SAN FRANCISCO (CN) - A class of grocery delivery drivers who say they were wrongly classified as independent contractors and denied benefits must seek relief through individual arbitration, a federal judge ruled.

Lead plaintiff Dominic Cobarruviaz sued grocery store delivery service MapleBear Inc., or Instacart, in San Francisco Superior Court in January. The class action was moved to Federal Court in February.

In July, the U.S. Department of Labor issued a memo stating that an increasing number of employers are misclassifying workers as independent contractors.

The Labor Department said courts must use a multi-factorial "economic realities" test to determine whether a worker is an employee or contractor. The test focuses on whether the worker is economically dependent on the employer or business.

However, in June 2013, the U.S. Supreme Court also upheld the enforcement of arbitration clauses in class actions - the same issue U.S. District Judge Edward Chen grappled with in his Nov. 3 ruling on Instacart's motion to compel arbitration.
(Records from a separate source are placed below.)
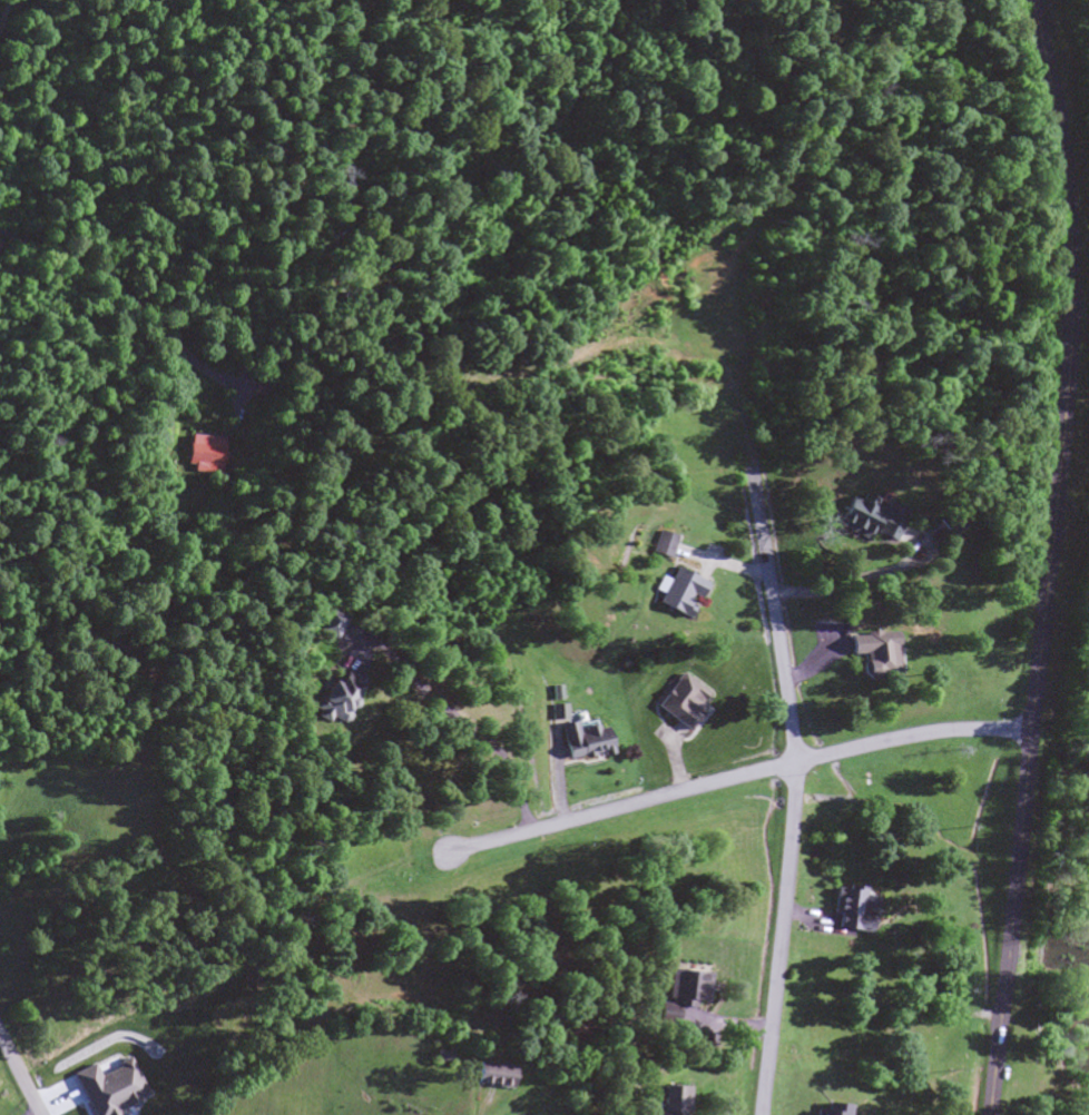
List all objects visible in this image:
building: (0, 247)
building: (204, 456)
building: (865, 520)
building: (939, 525)
building: (658, 546)
road: (1047, 556)
building: (675, 595)
road: (778, 620)
building: (326, 626)
building: (871, 653)
building: (326, 699)
building: (678, 703)
road: (910, 739)
building: (579, 742)
road: (380, 766)
road: (624, 806)
building: (848, 912)
road: (862, 930)
road: (781, 939)
building: (677, 996)
road: (21, 1071)
building: (488, 1077)
building: (664, 1102)

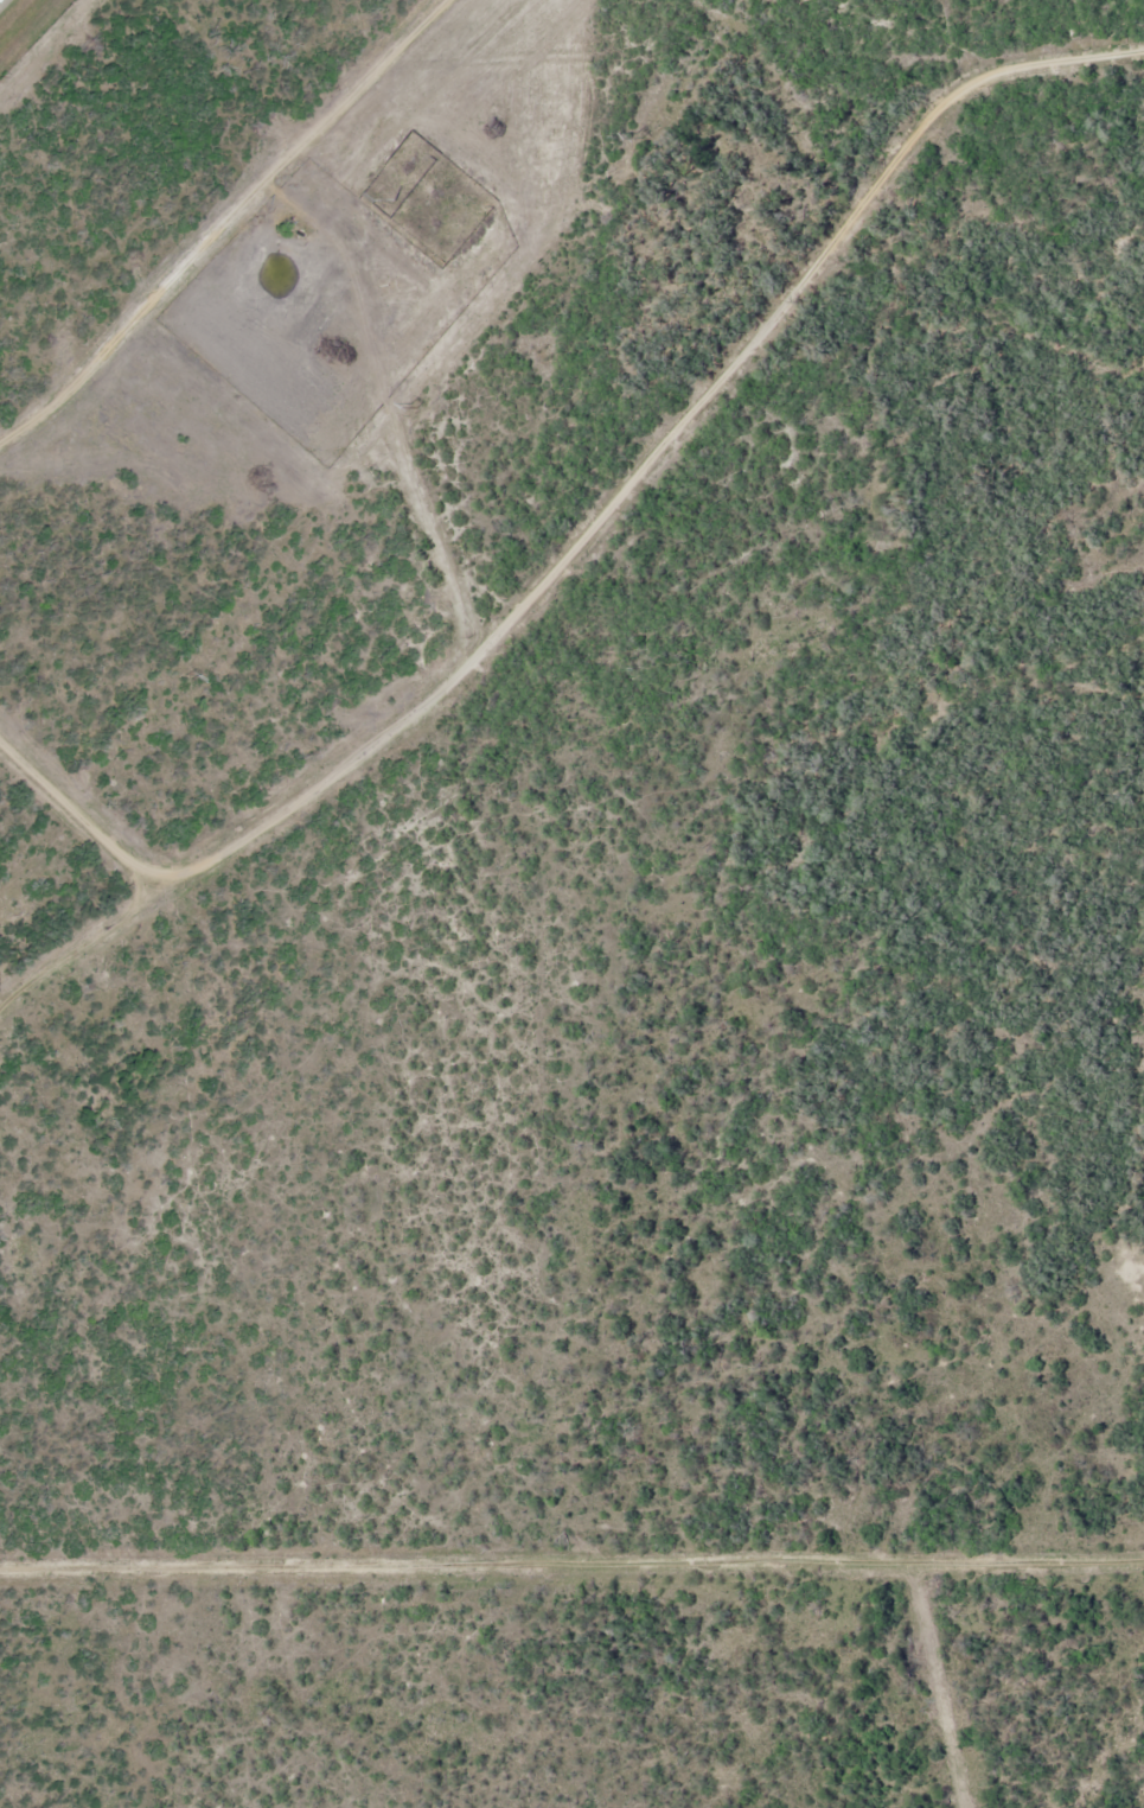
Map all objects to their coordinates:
power tower: (637, 134)
road: (210, 231)
power tower: (412, 404)
road: (572, 536)
power tower: (187, 675)
road: (49, 858)
road: (572, 1531)

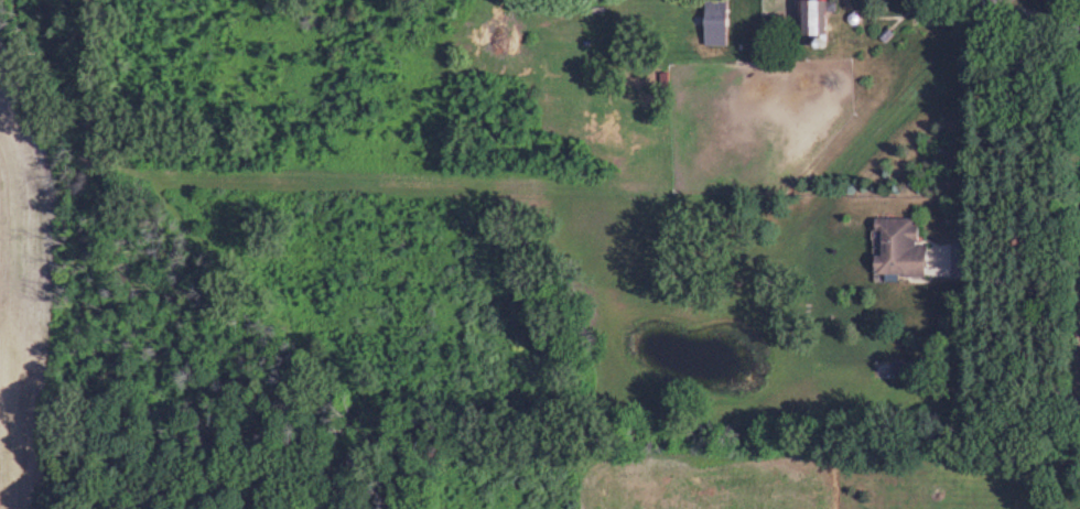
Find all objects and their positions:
building: (998, 0)
building: (807, 16)
building: (713, 23)
building: (895, 248)

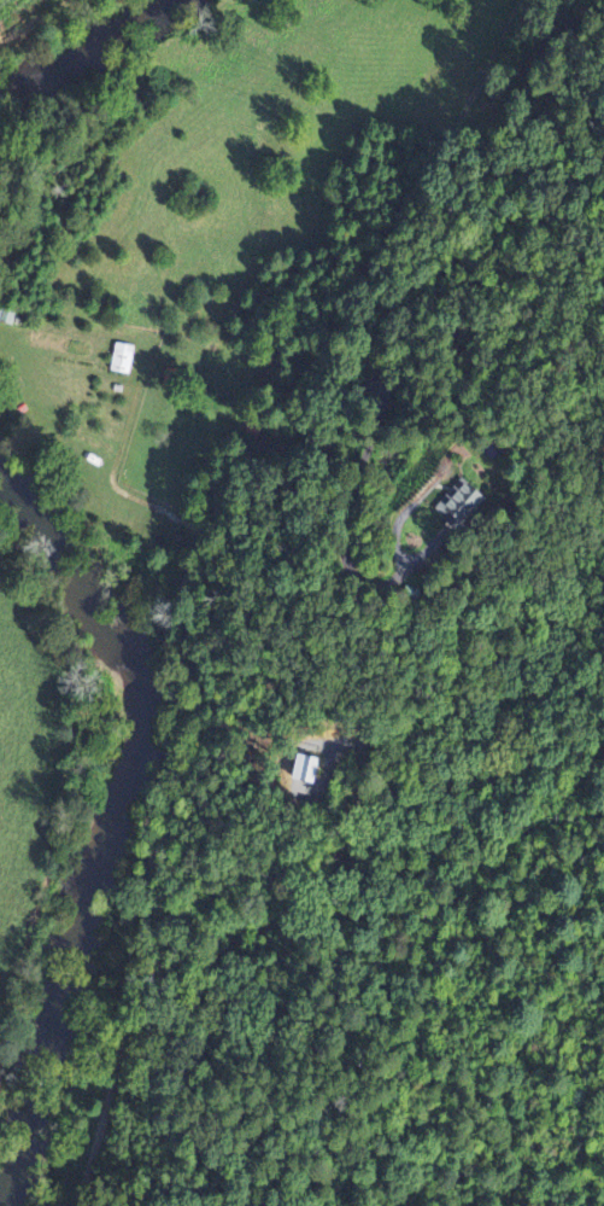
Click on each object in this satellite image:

Instacart is a company that dispatches workers to shop for, purchase and deliver groceries via a mobile phone app. It required its contractors to sign identical agreements with arbitration clauses, stipulating that the drivers must settle labor disputes through a private arbitrator rather than in the courts.

Chen found parts of the agreement stating workers must cover half the costs of arbitration and cover all of the company's legal costs if they lose to be "unconscionable."

However, the judge also determined the contract was not "permeated" with unfair clauses so he voided the fee-sharing and fee-shifting provisions while granting Instacart's motion to compel arbitration.

"Having severed the two challenged clauses, the Court finds that arbitration may be compelled," Chen wrote in his 20-page ruling.

The judge also found that the workers' claims for civil penalties under California's Private Attorney Generals Act could not be arbitrated, and he therefore excluded those claims from arbitration.

On the question of class-wide arbitration, Chen found the parties never agreed to settle labor disputes on a class-wide basis.

"The court determines that class wide arbitration was not specifically agreed upon by the parties and will compel arbitration on an individual basis only," Chen wrote.

The judge granted Instacart's motion to compel arbitration on an individual basis and stayed further litigation on the workers' California civil penalties claims pending the outcome of arbitration.

In June, Chen denied Uber's motion to compel arbitration over claims that it misclassified drivers as independent contractors. The judge found Uber "buried" its arbitration clause within the fine print of the second-to-last page of its agreement with drivers.